Soweit der Beschwerdeführer in diesem Zusammenhang die Entscheidung des Oberlandesgerichts Wien vom 26. Februar 2024, AZ 32 Bs 280/23w, ins Treffen führt, ist vorauszuschicken, dass das Oberlandesgericht in diesem Fall die erstgerichtliche Entscheidung aufhob, weil – bei einem mehrfach vorbestraften Täter, der auch bereits das Haftübel verspürt hatte - gänzlichunberücksichtigt geblieben war, dass der Verurteilte eine in einem Bedachtnahmeurteil verhängte Freiheitsstrafe nicht nur (teilweise) im Wege des eüH verbüßt hatte, sondern auch, dass er aus dieser Strafhaft im März 2021 bedingt entlassen worden war und sich seither wohlverhalten hatte, womit für die nach § 156c Abs 1 Z 1 StVG zu treffende Prognoseentscheidungen bedeutsame und damit ins Kalkül zu ziehende Umstände übergangen worden seien. Zunächst liegt beim Beschwerdeführer ein (zwischenzeitig) erfolgreich im eüH verbüßter Vollzug nicht vor. Dass er zuletzt im Juni 2022 strafbare Handlungen gesetzt hat und das Haftübel zuletzt im Jahr 2018 verspürt hat, wurde vom Erstgericht – wenngleich teilweise nur implizit – ohnedies berücksichtigt (vgl BS 7), sodass das Erstgericht gerade keinen bedeutsamen und damit ins Kalkül zu ziehenden, für den Beschwerdeführer sprechenden Umstand außer Betracht gelassen hat. Soweit der Beschwerdeführer in diesem Zusammenhang moniert, dass das Erstgericht weder die geeignete, mit seinen im Jahr 2017 und 2020 geborenen Kindern bewohnte Unterkunft noch die geeignete Beschäftigung oder seine Krankenund Unfallversicherung berücksichtigt habe, ist er zunächst darauf zu verweisen, dass das Vorliegen dieser Umstände geeignet ist, die Voraussetzungen des § 156c Abs 1 Z 2 lit a, b, c und d StVG herzustellen und damit unverzichtbare Grundlage jedes eüH sind. Welchen Einfluss das Vorhandensein eines Kranken- und Unfallversicherungsschutzes auf die im Rahmen des § 46 Abs 1 StGB vorzunehmende Prognoseentscheidung haben soll, vermag die Beschwerde nicht zu erklären. Gleiches gilt für den Umstand, Kinder zu haben, konnte dies den Verurteilten doch auch nicht von der Begehung der zuletzt gesetzten strafbaren Handlungen abhalten. Da nicht einmal behauptet wird, dass er zum Zeitpunkt der zuletzt gesetzten strafbaren Handlungen keine Beschäftigung oder keine Unterkunft gehabt hätte, war auch nicht indiziert, dass eine Änderung der Verhältnisse eingetreten wäre, unter denen er die Taten begangen hat (vgl § 46 Abs 4 StGB).

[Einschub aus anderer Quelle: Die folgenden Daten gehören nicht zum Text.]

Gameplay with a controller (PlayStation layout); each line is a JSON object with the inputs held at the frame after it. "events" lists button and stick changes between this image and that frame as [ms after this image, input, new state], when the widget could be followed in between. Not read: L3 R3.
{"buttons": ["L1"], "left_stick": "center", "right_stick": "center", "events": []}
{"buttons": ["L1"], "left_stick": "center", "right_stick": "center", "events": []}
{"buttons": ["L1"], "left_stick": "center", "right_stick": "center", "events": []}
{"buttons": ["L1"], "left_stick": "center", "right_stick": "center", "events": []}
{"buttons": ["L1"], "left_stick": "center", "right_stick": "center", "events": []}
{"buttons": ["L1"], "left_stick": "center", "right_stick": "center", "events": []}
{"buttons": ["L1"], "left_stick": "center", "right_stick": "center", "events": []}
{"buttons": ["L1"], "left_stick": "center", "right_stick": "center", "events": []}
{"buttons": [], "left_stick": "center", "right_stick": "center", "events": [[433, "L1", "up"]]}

Sohin hat das Vollzugsgericht in seiner Ermessens entscheidung auf die wesentlichen Umstände Bedacht genommen und damit den innerhalb der gesetzlichen Parameter zukommenden Berurteilungsspielraum nicht überschritten. Der Schlussfolgerung, dass von einer bedingten Entlassung zum Hälftestichtag angesichts des Vorlebens des Beschwerdeführers nicht mit der erforderlichen hohen Wahrscheinlichkeit auszugehen ist, haftet demnach keine Willkür an.

Da die in §§ 156b und 156c StVG genannten Voraussetzungen für die Gewährung eines eüH nach den Intentionen des Gesetzgebers kumulativ vorliegen müssen, wobei das Fehlen auch nur einer dieser Voraussetzungen zur Ablehnung des Antrags führt ( Drexler/Weger, StVG 5 § 156d Rz 5 mwN), war der Beschwerde ein Erfolg zu versagen.

Rechtsmittelbelehrung :

Gegen diese Entscheidung ist kein Rechtsmittel zulässig.